"Wanted: Se busca"
Timur bekmanbetov. Quédense con este nombre, al parecer ruso de pura cepa y perpetrador de dos de los peores engendros de los últimos años, que responden a los títulos de «Los Guardianes de la Noche» y «Los Guardianes del Día». Aquí lo que tenemos es una nueva adaptación de una novela gráfica (y van), en la que un don nadie es reclutado por una milenaria orden de asesinos que llevan protegiendo el destino de la humanidad por medio de asesinatos selectivos que vienen dictaminados por un código secreto escondido en un telar (sí, sí oigan, como suena, en un telar), con la finalidad de sacar al asesino que lleva dentro de cara a poder liquidar a otro aún peor que ha matado a su padre, a la vez miembro también de esta orden.
Publicado: 23/09/2008
Este demencial argumento da pie a un atentado fílmico de primer orden digno de un esquizofrénico en pleno brote psicótico por falta de medicación, en la que el sin sentido se adueña de la pantalla en una orgía de efectos gratuitos envueltos en grandes discursos de baratillo sobre el destino y la grandeza.
No voy a negar que este sinvergüenza tiene dotes para la estética más desmelenada y absurda, que los tiene, pero carece de cualquier tipo de habilidad para construir secuencias de acción que no impacten solamente por su parafernalia técnica. Aquí hay de todo, balas con efecto, coches empotrados en trenes a toda velocidad, coches dando vueltas inverosímiles en el aire, tiroteos imposibles, francotiradores de tirapichón que serían el tormento de cualquier feriante.........en definitiva puro lujo hedonista que no lleva a ninguna parte en ningún momento y que salvo en contados momentos no sorprende a un espectador ya acostumbrado a este tipo de saraos llenos de saltimbanquis.
Si deficiente, por llamarlo de alguna manera, es su forma de encauzar su parte visual en algo mínimamente coherente, su incapacidad para dotar al film de algo que sea parecido a una historia desborda con amplitud el ridículo y entra de lleno en la más completa incompetencia. Resulta lastimoso ver a todos y cada uno de los actores en papeles imposibles, llevándose la palma el enorme Morgan Freeman con cara de ponme un cero más en este cheque si quieres que recite estas frases de manera creíble. Los tiempos muertos entre secuencias de acción se llenan de estupideces y de una intención final un tanto maniquea de dar a entender el borregismo de los componentes de la sociedad en la que vivimos, completamente impotente a la hora de tomar las riendas de su existencia. Mensaje profundo donde los haya, eso sí, bañado de una violencia extrema digna de los brillantes consejos ecologistas que nos brindaba Steven Seagal en sus inolvidables comedias románticas.
Lo peor de todo es que parece que debido al éxito de la cinta amenaza con realizarse una trilogía entera. A saber por que derroteros de disfrute y deleite sensorial nos puede llevar esta obra maestra del absurdo. Yo al próximo viaje no me apunto.

Entradas de datos recopiladas

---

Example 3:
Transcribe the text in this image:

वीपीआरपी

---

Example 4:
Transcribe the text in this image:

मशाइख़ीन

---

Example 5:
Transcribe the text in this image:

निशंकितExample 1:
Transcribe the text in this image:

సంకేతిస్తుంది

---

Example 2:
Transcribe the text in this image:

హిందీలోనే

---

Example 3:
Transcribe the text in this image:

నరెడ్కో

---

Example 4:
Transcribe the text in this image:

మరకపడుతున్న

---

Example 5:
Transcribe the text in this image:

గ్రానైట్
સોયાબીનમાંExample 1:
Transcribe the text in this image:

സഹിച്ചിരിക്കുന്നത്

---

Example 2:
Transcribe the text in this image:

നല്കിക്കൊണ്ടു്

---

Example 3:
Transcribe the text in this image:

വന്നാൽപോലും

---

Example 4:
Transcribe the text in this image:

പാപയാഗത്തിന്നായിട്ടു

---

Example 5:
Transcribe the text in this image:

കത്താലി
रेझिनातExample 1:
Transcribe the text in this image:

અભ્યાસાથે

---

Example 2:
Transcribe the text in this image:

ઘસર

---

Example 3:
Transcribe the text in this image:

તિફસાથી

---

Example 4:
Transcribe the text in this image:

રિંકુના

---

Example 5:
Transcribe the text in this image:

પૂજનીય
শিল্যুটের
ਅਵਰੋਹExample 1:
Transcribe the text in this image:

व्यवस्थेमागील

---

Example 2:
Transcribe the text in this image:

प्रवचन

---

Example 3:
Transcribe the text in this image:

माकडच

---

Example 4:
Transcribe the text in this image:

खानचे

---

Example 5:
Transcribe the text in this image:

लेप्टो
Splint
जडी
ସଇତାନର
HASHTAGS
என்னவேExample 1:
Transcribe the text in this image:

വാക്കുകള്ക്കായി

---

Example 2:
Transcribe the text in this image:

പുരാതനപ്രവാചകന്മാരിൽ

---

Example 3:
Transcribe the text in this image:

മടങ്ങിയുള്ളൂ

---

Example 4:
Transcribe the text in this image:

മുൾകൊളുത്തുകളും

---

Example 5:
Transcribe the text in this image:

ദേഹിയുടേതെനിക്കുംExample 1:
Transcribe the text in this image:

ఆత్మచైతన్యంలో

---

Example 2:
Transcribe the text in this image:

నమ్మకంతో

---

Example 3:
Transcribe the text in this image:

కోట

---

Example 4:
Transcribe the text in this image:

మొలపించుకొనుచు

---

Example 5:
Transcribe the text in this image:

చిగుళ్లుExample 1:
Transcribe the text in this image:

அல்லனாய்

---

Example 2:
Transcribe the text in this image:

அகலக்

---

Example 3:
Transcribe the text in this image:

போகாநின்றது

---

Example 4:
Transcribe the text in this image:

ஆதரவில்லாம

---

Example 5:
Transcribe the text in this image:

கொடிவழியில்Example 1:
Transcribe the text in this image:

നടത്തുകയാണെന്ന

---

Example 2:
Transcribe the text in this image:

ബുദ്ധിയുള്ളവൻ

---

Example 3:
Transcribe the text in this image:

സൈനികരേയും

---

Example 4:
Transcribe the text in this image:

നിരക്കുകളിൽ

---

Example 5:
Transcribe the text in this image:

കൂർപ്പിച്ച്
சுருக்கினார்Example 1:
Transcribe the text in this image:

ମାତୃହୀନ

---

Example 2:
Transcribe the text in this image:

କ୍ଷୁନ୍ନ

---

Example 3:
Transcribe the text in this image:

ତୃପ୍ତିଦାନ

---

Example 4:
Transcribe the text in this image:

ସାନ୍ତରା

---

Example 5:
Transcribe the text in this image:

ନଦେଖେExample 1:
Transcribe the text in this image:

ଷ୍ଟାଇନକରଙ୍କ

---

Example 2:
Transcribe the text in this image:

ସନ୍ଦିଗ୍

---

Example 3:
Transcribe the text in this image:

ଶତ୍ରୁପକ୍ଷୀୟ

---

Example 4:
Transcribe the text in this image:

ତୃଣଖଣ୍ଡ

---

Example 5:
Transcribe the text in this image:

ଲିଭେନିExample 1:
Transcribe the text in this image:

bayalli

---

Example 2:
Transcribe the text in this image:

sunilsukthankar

◆ Sobre el ejercicio
Resume el párrafo de la reseña que empieza por «No voy a negar que este sinvergüenza» y conserva sus datos principales.

◆ Solución del ejercicio
Bekmanbetov tiene dotes para una estética desmelenada y absurda, pero no sabe construir secuencias de acción que impacten por algo más que su parafernalia técnica. La película acumula balas con efecto, coches empotrados en trenes a toda velocidad, coches que dan vueltas inverosímiles en el aire, tiroteos imposibles y francotiradores de feria. Es puro lujo hedonista que no lleva a ninguna parte y que, salvo en contados momentos, no sorprende a un espectador ya acostumbrado a este tipo de espectáculos.